• _Brief A_:
Please reproduce the lines of the listing starting at the line containing "Kekal terhubung" and ending at the line containing "60027 подшипник (ГПЗ-34)", both included. Leave the pictures out of your answer.

• _Provided text_:
++++++

Why this configuration matters:

Scale-to-zero (Starter): minReplicas: 0 means the app shuts down completely when idle. You pay nothing during idle time. The first request after idle has 3-5 second cold start, which is acceptable for a monitoring backend with a 15-minute collection interval.

Always-on (Enterprise): minReplicas: 1 keeps at least one replica warm. No cold starts, better for real-time dashboards or customers expecting instant API responses.

Key Vault secret references: The keyVaultUrl in the secrets section tells Container Apps to fetch the database connection string from Key Vault at runtime using the managed identity. No secrets in your Bicep files or deployment outputs.

VNet integration: The vnetConfiguration.infrastructureSubnetId parameter injects the Container App Environment into your VNet. This allows it to reach the private PostgreSQL endpoint.

Why not App Service?

Container Apps cost less at low traffic (scale-to-zero), scale better at high traffic (auto-scales to 10+ replicas), and have simpler networking. App Service makes sense if you need Windows containers or deployment slots.

Module 3: Key Vault

Secrets management is non-negotiable. Database passwords, customer service principal secrets, admin API keys. All go in Key Vault.

// infra/modules/keyvault.bicep
resource keyVault 'Microsoft.KeyVault/vaults@2023-07-01' = {
  name: keyVaultName
  location: location
  properties: {
    sku: {
      family: 'A'
      name: 'standard'
    }
    tenantId: subscription().tenantId
    enableRbacAuthorization: true
    enableSoftDelete: true
    softDeleteRetentionInDays: environmentType == 'Enterprise' ? 90 : 7
    enablePurgeProtection: environmentType == 'Enterprise'
    publicNetworkAccess: environmentType == 'Enterprise' ? 'Disabled' : 'Enabled'
  }
}

I use enableRbacAuthorization: true because RBAC is the modern approach. It integrates with Azure AD, supports conditional access policies, and audits better. Access policies are legacy.

++++++

• _Source records_:
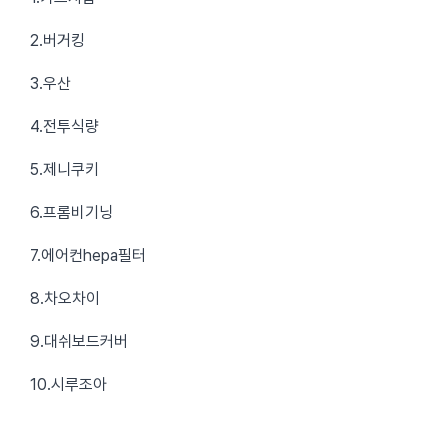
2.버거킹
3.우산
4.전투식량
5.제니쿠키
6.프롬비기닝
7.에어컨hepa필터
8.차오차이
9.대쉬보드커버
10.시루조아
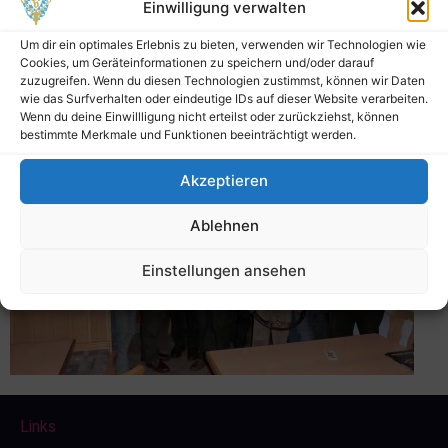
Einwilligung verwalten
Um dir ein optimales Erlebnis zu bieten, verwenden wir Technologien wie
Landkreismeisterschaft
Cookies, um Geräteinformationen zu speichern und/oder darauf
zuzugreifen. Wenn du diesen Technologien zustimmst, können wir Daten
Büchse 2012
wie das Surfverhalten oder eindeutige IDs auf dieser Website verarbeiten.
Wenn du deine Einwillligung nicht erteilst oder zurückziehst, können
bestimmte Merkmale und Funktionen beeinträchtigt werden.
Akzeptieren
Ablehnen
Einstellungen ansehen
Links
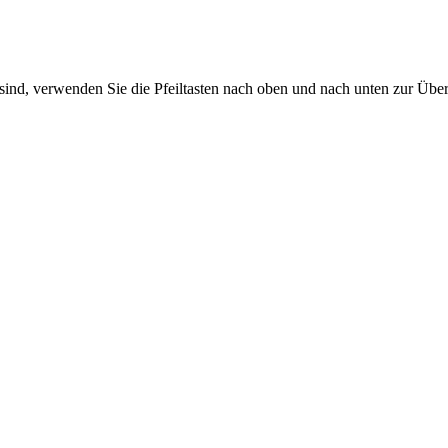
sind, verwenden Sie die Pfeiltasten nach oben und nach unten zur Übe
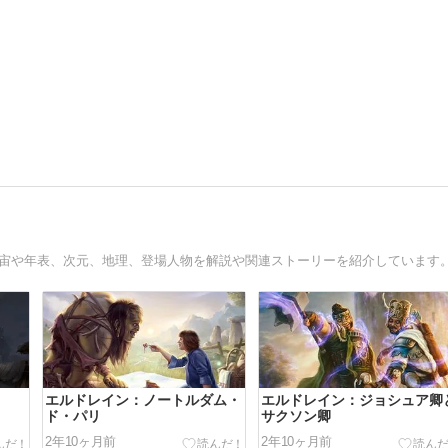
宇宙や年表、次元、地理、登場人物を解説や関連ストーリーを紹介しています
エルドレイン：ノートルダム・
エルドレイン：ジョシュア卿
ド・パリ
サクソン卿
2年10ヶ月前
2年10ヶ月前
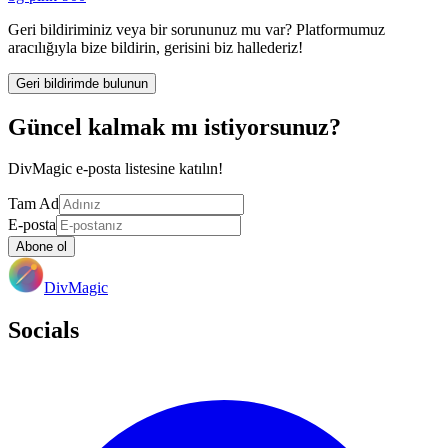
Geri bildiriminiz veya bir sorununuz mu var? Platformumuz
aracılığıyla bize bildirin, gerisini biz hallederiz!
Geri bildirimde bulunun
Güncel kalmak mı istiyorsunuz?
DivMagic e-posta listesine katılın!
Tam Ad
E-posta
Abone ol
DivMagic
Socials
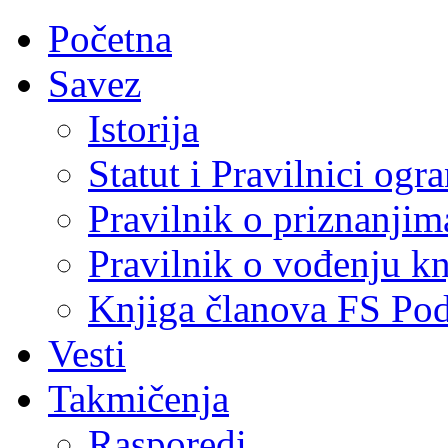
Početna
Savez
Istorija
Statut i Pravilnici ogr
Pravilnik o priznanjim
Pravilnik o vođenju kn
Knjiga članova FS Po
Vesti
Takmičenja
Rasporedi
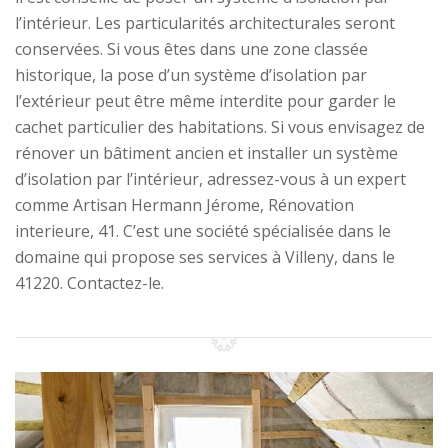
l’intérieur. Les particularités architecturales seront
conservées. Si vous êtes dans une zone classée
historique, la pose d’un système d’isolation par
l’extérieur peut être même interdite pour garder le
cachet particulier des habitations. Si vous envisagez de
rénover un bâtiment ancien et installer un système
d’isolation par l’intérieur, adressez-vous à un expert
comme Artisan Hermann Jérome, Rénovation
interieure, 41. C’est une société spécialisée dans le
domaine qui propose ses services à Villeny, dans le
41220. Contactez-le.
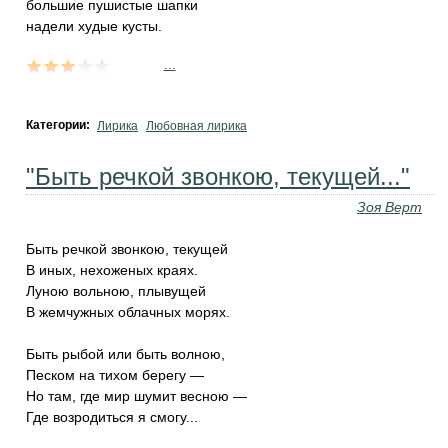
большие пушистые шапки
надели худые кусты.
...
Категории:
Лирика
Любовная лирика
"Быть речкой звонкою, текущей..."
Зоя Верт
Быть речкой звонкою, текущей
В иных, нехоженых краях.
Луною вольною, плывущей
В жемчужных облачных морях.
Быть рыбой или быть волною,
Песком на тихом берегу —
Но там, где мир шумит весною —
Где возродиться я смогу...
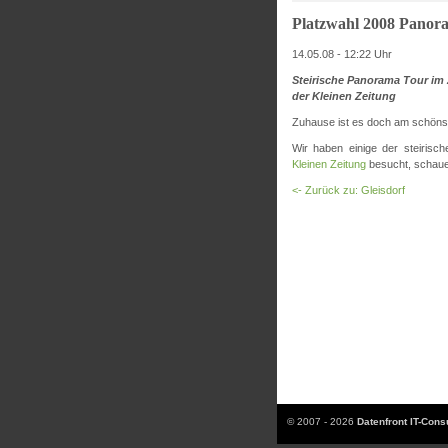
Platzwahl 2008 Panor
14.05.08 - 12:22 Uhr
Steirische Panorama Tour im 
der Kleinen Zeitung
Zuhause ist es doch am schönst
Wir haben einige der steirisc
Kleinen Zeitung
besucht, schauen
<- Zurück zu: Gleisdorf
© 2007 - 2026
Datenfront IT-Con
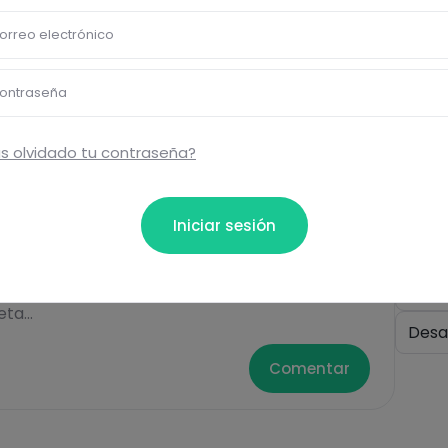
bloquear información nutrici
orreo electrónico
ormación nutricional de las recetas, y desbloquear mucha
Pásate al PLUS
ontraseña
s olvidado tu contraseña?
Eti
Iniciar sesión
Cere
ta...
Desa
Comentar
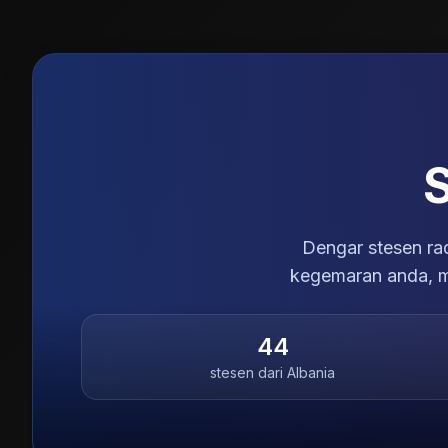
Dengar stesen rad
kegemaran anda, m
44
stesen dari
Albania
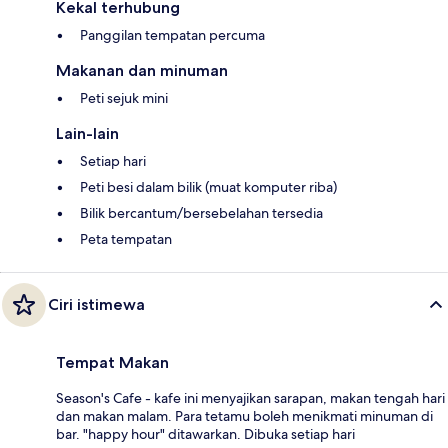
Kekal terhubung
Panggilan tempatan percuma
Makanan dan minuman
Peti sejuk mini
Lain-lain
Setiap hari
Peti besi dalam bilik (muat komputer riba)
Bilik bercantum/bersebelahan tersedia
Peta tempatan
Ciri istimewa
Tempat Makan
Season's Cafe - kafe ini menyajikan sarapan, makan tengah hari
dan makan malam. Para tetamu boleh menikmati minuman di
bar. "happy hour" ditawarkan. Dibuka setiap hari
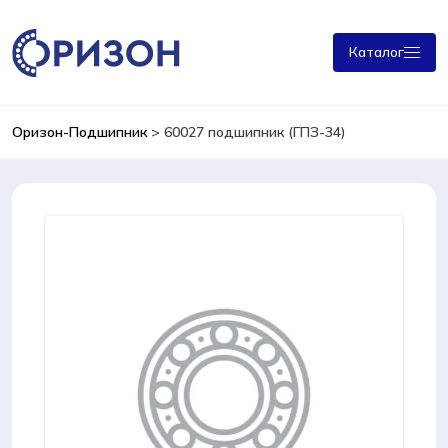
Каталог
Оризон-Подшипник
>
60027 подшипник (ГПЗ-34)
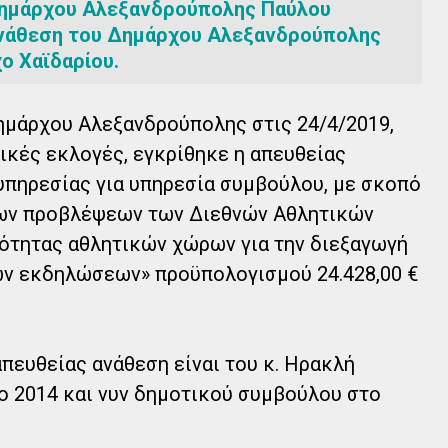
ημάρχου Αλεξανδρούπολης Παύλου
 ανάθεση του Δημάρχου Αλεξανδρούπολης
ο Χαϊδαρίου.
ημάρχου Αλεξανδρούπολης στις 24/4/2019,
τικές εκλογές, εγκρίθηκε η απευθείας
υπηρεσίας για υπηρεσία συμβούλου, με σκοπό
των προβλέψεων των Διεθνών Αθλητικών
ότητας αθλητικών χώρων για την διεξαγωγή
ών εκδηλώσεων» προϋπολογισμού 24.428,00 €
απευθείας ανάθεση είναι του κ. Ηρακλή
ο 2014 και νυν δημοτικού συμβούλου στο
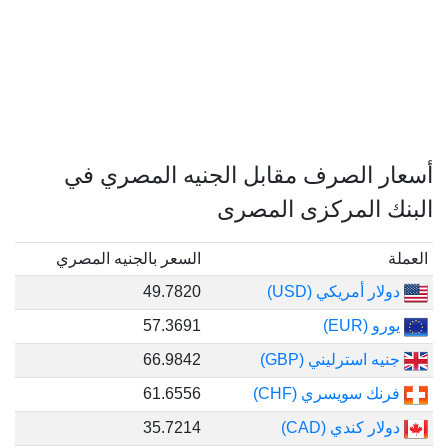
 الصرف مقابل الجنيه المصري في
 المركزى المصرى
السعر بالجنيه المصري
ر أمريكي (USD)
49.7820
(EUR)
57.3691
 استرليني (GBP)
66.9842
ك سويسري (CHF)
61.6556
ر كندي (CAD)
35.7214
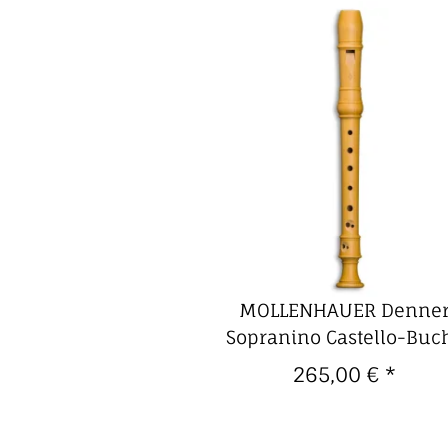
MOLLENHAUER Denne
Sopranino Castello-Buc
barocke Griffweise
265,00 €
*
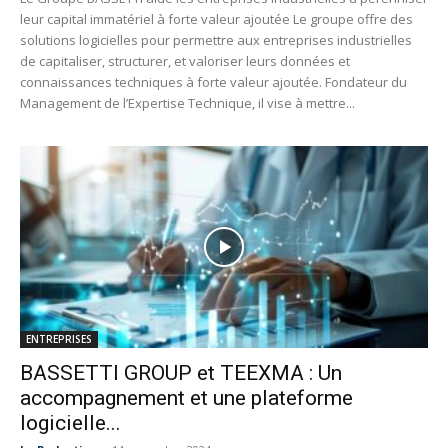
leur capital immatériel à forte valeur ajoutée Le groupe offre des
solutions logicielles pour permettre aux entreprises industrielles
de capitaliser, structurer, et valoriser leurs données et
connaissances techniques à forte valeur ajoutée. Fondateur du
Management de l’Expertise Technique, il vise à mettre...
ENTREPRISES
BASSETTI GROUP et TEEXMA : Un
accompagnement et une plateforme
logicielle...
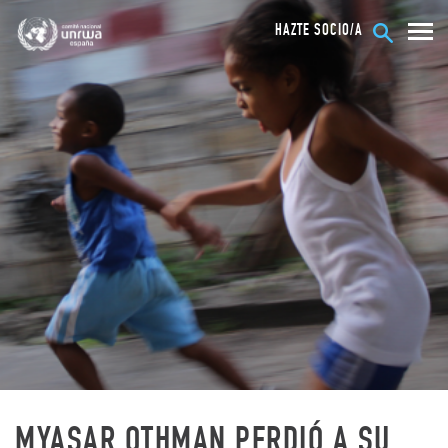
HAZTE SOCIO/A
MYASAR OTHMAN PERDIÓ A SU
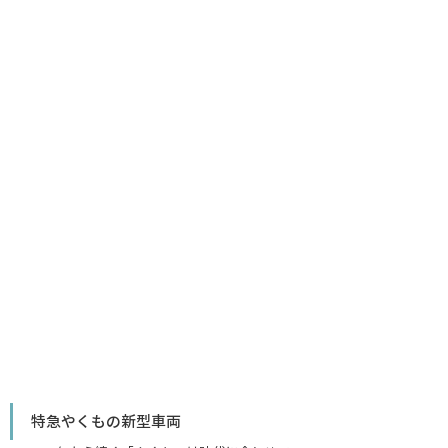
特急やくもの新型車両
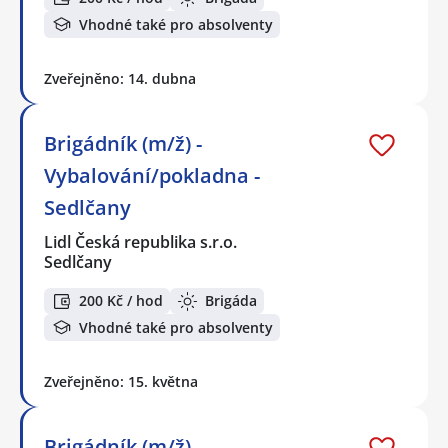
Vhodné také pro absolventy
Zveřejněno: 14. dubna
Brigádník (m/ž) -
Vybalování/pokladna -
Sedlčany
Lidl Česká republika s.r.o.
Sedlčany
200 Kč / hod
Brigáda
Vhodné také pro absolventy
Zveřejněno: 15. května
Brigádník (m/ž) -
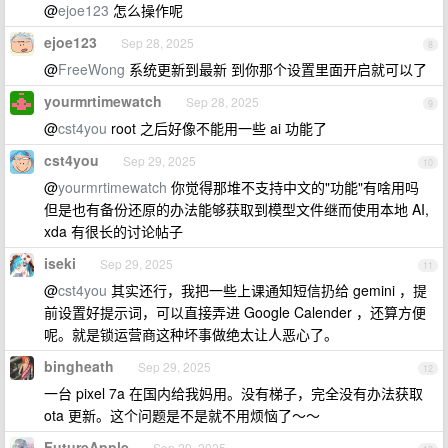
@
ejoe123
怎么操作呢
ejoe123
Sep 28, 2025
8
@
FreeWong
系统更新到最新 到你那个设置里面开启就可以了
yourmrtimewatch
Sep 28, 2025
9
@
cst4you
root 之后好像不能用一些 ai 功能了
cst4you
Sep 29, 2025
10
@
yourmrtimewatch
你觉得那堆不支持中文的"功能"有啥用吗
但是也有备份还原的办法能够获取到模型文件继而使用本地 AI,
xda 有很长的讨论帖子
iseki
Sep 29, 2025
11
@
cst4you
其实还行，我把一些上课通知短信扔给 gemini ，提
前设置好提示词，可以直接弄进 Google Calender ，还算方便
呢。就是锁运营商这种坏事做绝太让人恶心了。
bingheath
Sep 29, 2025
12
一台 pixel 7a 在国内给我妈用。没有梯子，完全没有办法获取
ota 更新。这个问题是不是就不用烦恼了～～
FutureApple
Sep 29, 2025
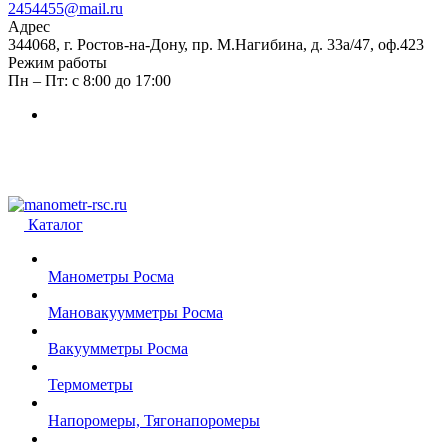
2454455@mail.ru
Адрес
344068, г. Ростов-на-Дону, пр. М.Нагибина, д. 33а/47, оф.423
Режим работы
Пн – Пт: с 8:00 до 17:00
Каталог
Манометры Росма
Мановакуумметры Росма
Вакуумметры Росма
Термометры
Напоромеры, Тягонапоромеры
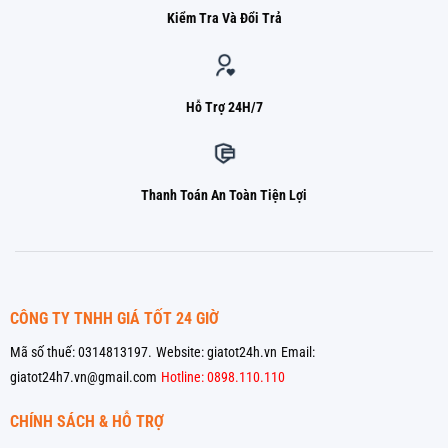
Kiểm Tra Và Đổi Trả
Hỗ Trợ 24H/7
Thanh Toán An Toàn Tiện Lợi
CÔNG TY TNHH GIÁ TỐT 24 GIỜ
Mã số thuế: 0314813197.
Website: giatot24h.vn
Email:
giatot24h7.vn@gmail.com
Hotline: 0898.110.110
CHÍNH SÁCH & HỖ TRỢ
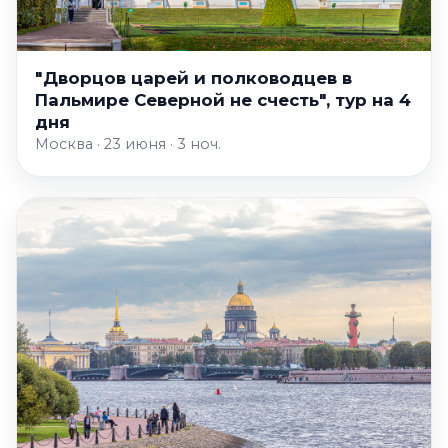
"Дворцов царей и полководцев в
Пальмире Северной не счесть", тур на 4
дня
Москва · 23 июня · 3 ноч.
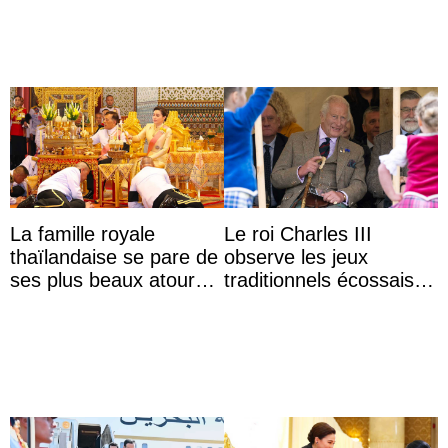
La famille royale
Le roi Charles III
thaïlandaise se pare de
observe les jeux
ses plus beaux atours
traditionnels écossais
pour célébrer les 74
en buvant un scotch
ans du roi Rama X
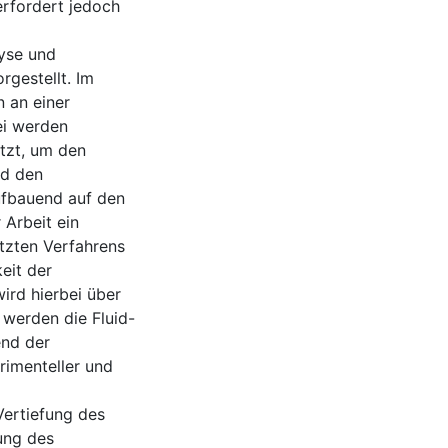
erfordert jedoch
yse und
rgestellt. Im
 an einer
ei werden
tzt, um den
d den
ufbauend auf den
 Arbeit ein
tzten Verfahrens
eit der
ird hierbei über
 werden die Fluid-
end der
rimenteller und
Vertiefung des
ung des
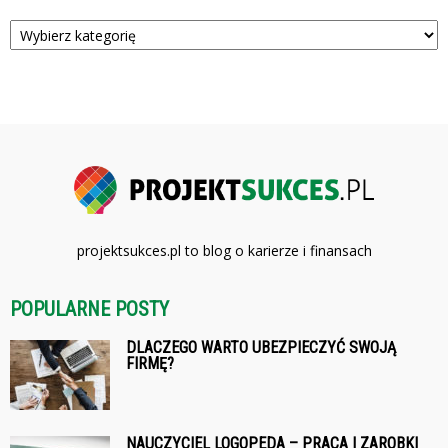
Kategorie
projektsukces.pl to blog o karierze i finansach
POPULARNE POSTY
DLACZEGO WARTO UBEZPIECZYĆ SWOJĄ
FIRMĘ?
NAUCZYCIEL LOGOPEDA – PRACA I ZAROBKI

++++++

• _Brief B_:
Write out the passage of the Azure infrastructure text starting at "VNet integration: The" and ending at "private PostgreSQL endpoint.", keeping it word for word.

• _Task solution A_:
Kekal terhubung
Panggilan tempatan percuma
Makanan dan minuman
Peti sejuk mini
Lain-lain
Setiap hari
Peti besi dalam bilik (muat komputer riba)
Bilik bercantum/bersebelahan tersedia
Peta tempatan
Ciri istimewa
Tempat Makan
Season's Cafe - kafe ini menyajikan sarapan, makan tengah hari
dan makan malam. Para tetamu boleh menikmati minuman di
bar. "happy hour" ditawarkan. Dibuka setiap hari
Каталог
Оризон-Подшипник
>
60027 подшипник (ГПЗ-34)

• _Task solution B_:
VNet integration: The vnetConfiguration.infrastructureSubnetId parameter injects the Container App Environment into your VNet. This allows it to reach the private PostgreSQL endpoint.